**本文の一部**
------------------------------------------------

2/14(金)19時 フォルテピアノ×ベートーヴェン第七回公演 《ハンマークラヴィア》他

(増補)第1回~第6回公演 感想まとめ等: http://togetter.com/li/568921

c0050810_10511582.gifベートーヴェン:ピアノソナタ全32曲連続演奏会(全8回)
~様式別・時代順のフォルテピアノ(古楽器)による~


淀橋教会・小原記念チャペル(東京都新宿区百人町1-17-8)
JR総武線・大久保駅「北口」下車徒歩1分、JR山手線・新大久保駅下車徒歩3分
3000円(全自由席) [3公演パスポート8000円]

【お問合せ】 合同会社opus55 Tel 03(3377)4706 (13時~19時/水木休) Fax 03 (3377)4170 (24時間受付) http://www.opus55.jp/

第七回公演
2014年2月14日(金)19時/淀橋教会・小原記念チャペル

使用楽器 
1802年ブロードウッド 68鍵 イギリス式シングルエスケープメントアクション
[1/6ヴァロッティ不等分律]  調律 深町研太
《演奏曲目》

■ソナタ第27番ホ短調Op.90(1814)
 第1楽章 Mit Lebhaftigkeit und durchaus mit Empfindung und Ausdruck
 第2楽章 Nicht zu geschwind und sehr singbar vorgetragen

■ソナタ第28番イ長調Op.101(1816)
 第1楽章 Etwas lebhaft und mit der innigsten Empfindung / Allegretto, ma non troppo
 第2楽章 Lebhaft, Marschmäßig / Vivace alla Marcia
 第3楽章 Langsam und sehnsuchtvoll / Adagio, ma no troppo, con affetto
 第4楽章 Zeitmaß des ersten Stückes / Tempo del primo pezzo: tutto il Cembalo ma piano
- Geschwinde, doch nicht zu sehr, und mit Entschlossenheit / Allegro

【休憩10分】

■第29番変ロ長調Op.106「ハンマークラヴィーア(Hammerklavier)」
(1817/18、ロンドン初版に基づく)
 第1楽章 Allegro
 第2楽章 Adagio sostenuto / Appassionato e con molto sentimento
 第3楽章 Scherzo: Assai vivace - Presto - Prestissimo - Tempo I
 第4楽章 Introduzione: Largo - Un poco più vivace - Tempo I - Allegro - Tempo I - Prestissimo
- Allegro risoluto: Fuga a tre voci, con alcune licenze



c0050810_1034068.jpg〈ハンマー=クラヴィアのための大ソナタ、
皇室の、王室の、閣下、猊下、
限りなく光輝あり、高尊なる
ルドルフ・フォン・エスターライヒ大公閣下様、
枢機卿、オルミュッツ大司教、等々であらせられまするに、
深甚の畏敬をもって献呈、
ルートヴィヒ・ヴァン・ベートーヴェン
作品106〉




英国系フォルテピアノのすすめ ――― 明石拓爾

c0050810_10525624.png   フォルテピアノ製作において歴史的にイギリス系とウィーン系の二大勢力が拮抗していたことは広く知られている。

------------------------------------------------

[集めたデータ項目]
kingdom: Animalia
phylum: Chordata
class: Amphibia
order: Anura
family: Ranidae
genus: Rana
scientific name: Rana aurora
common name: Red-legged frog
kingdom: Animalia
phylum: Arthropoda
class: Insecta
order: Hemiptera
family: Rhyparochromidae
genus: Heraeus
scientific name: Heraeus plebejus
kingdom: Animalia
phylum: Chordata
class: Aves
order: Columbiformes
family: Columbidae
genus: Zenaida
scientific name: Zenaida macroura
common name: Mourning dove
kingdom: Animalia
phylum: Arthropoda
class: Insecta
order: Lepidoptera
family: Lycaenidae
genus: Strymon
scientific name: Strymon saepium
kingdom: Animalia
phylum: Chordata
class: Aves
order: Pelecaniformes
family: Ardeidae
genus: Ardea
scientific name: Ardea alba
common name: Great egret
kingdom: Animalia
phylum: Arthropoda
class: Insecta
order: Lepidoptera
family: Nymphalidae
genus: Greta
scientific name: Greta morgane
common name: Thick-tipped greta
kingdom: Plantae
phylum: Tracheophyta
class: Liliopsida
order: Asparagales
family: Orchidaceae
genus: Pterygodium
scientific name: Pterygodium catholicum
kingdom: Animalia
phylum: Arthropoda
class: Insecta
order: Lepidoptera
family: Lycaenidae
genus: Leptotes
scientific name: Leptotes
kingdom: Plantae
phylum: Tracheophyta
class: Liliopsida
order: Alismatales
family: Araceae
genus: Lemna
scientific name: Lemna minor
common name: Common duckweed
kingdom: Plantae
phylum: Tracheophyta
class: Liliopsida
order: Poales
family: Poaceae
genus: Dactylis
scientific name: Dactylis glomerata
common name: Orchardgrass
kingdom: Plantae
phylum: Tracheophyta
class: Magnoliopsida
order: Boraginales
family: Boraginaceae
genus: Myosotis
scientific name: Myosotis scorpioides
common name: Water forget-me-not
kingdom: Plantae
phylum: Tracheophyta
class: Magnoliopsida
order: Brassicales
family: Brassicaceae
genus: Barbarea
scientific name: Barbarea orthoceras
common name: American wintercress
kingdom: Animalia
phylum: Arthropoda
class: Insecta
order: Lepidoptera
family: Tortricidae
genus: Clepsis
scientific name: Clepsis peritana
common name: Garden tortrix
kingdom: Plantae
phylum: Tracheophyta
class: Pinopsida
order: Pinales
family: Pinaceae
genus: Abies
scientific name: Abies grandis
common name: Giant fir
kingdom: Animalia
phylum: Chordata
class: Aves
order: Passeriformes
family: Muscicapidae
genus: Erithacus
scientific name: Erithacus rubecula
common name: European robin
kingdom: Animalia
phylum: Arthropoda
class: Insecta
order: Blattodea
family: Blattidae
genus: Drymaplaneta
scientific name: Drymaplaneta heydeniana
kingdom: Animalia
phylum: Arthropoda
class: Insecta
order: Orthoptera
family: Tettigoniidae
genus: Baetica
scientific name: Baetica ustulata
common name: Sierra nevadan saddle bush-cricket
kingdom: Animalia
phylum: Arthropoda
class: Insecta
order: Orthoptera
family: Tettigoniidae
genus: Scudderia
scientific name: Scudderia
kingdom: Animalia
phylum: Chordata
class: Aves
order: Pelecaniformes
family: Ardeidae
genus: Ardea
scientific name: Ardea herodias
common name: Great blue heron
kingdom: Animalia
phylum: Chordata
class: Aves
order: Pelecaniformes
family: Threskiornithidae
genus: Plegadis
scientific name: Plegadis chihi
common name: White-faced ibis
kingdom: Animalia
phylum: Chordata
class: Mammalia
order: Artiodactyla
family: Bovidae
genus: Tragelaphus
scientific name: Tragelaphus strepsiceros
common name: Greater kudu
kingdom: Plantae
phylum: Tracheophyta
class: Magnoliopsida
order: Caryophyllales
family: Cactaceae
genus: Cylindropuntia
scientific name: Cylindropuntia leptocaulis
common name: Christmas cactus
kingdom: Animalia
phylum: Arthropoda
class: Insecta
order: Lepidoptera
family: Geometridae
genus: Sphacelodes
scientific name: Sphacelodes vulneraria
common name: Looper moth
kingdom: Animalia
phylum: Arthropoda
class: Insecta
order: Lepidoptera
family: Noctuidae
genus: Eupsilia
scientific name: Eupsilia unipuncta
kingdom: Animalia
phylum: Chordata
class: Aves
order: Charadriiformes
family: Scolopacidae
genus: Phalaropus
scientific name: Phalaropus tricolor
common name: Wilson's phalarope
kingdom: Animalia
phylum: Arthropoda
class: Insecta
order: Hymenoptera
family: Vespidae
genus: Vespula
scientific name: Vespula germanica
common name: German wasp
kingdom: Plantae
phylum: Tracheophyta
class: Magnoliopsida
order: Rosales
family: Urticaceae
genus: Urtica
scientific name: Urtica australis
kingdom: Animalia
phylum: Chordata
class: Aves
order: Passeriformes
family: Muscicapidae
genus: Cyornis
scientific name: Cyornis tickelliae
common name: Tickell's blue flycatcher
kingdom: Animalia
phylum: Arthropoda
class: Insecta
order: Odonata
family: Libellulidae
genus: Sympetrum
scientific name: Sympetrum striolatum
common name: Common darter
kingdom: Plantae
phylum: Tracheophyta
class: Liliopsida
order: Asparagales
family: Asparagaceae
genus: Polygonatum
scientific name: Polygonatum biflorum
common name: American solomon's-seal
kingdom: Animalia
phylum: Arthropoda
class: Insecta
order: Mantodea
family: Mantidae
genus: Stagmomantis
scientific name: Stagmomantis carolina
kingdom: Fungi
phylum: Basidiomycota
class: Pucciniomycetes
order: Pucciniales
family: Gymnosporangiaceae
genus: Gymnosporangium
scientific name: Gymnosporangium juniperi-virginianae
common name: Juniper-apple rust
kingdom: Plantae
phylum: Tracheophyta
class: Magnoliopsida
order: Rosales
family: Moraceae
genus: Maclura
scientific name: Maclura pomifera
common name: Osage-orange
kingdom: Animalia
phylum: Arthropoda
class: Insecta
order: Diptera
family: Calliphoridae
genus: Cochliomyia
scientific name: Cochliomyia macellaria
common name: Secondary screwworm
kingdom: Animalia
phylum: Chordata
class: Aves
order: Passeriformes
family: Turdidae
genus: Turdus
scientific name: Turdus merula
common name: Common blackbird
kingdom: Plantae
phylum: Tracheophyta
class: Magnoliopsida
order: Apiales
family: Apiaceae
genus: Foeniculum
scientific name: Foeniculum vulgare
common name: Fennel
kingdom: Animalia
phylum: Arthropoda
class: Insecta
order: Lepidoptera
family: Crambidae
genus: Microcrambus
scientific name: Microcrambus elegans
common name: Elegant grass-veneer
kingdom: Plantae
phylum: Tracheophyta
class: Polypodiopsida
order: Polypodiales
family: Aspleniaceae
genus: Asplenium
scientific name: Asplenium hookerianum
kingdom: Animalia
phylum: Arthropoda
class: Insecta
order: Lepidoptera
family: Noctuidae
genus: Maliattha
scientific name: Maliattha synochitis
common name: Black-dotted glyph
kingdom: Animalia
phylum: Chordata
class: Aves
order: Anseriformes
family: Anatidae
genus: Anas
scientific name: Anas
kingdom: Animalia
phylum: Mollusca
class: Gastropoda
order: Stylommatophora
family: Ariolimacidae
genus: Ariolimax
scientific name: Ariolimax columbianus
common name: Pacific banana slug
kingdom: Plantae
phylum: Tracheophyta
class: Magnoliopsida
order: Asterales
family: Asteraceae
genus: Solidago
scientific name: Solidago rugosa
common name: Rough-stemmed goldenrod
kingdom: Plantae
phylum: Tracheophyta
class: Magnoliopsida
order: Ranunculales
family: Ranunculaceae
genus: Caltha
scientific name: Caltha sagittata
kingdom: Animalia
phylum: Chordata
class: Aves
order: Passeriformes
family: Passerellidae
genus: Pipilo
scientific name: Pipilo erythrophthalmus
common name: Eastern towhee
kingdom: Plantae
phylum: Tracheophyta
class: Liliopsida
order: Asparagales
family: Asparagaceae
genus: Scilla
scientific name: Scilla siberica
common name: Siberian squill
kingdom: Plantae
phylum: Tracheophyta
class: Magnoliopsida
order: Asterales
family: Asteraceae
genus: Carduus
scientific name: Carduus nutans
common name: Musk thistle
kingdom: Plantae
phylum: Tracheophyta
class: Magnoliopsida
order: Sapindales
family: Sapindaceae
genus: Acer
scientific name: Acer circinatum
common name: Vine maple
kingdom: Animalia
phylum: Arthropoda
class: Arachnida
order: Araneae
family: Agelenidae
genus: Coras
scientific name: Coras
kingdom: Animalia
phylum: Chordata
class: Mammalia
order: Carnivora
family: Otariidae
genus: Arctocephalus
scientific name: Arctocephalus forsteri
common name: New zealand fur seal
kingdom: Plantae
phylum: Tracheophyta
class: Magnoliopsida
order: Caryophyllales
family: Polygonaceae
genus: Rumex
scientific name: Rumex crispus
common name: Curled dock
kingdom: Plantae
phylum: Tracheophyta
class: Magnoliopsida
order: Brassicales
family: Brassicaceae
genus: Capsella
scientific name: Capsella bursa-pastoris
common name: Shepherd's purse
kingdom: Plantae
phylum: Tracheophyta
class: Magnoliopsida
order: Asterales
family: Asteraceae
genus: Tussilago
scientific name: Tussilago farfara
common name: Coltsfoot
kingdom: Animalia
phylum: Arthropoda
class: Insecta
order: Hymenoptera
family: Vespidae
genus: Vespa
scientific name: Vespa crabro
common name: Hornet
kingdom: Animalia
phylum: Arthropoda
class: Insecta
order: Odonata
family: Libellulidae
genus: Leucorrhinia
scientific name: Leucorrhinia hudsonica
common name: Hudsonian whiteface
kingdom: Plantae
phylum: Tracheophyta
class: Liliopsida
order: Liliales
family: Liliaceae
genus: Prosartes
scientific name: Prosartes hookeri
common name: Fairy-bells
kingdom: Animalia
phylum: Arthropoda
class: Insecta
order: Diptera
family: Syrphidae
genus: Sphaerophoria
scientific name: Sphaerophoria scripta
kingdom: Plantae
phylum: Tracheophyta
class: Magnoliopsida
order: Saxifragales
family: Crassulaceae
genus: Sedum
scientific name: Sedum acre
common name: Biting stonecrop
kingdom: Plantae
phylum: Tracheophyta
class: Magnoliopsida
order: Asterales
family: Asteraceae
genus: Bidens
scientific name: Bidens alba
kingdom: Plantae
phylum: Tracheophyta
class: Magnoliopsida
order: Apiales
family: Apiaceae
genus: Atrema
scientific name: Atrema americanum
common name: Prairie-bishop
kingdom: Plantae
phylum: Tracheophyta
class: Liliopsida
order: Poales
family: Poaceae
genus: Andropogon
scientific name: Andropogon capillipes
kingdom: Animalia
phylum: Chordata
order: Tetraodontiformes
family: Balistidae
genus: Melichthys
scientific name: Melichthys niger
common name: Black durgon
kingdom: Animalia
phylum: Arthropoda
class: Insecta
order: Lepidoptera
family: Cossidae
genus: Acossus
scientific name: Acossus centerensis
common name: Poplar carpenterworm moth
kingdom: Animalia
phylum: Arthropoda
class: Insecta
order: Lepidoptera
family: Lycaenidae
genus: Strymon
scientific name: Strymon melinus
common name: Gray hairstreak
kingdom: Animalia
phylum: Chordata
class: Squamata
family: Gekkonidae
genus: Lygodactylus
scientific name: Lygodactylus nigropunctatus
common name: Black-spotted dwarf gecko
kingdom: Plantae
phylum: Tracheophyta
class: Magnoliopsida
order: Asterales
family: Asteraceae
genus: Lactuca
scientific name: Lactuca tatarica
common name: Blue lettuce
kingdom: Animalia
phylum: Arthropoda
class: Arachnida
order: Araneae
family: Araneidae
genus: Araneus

------------------------------------------------

**課題の説明**
ベートーヴェン演奏会の案内文のうち、「第1楽章 Etwas lebhaft」から「(1817/18、ロンドン初版に基づく)」までを、両端の語句も含めて一字一句そのまま書き写してください。

**解答例**
第1楽章 Etwas lebhaft und mit der innigsten Empfindung / Allegretto, ma non troppo
 第2楽章 Lebhaft, Marschmäßig / Vivace alla Marcia
 第3楽章 Langsam und sehnsuchtvoll / Adagio, ma no troppo, con affetto
 第4楽章 Zeitmaß des ersten Stückes / Tempo del primo pezzo: tutto il Cembalo ma piano
- Geschwinde, doch nicht zu sehr, und mit Entschlossenheit / Allegro

【休憩10分】

■第29番変ロ長調Op.106「ハンマークラヴィーア(Hammerklavier)」
(1817/18、ロンドン初版に基づく)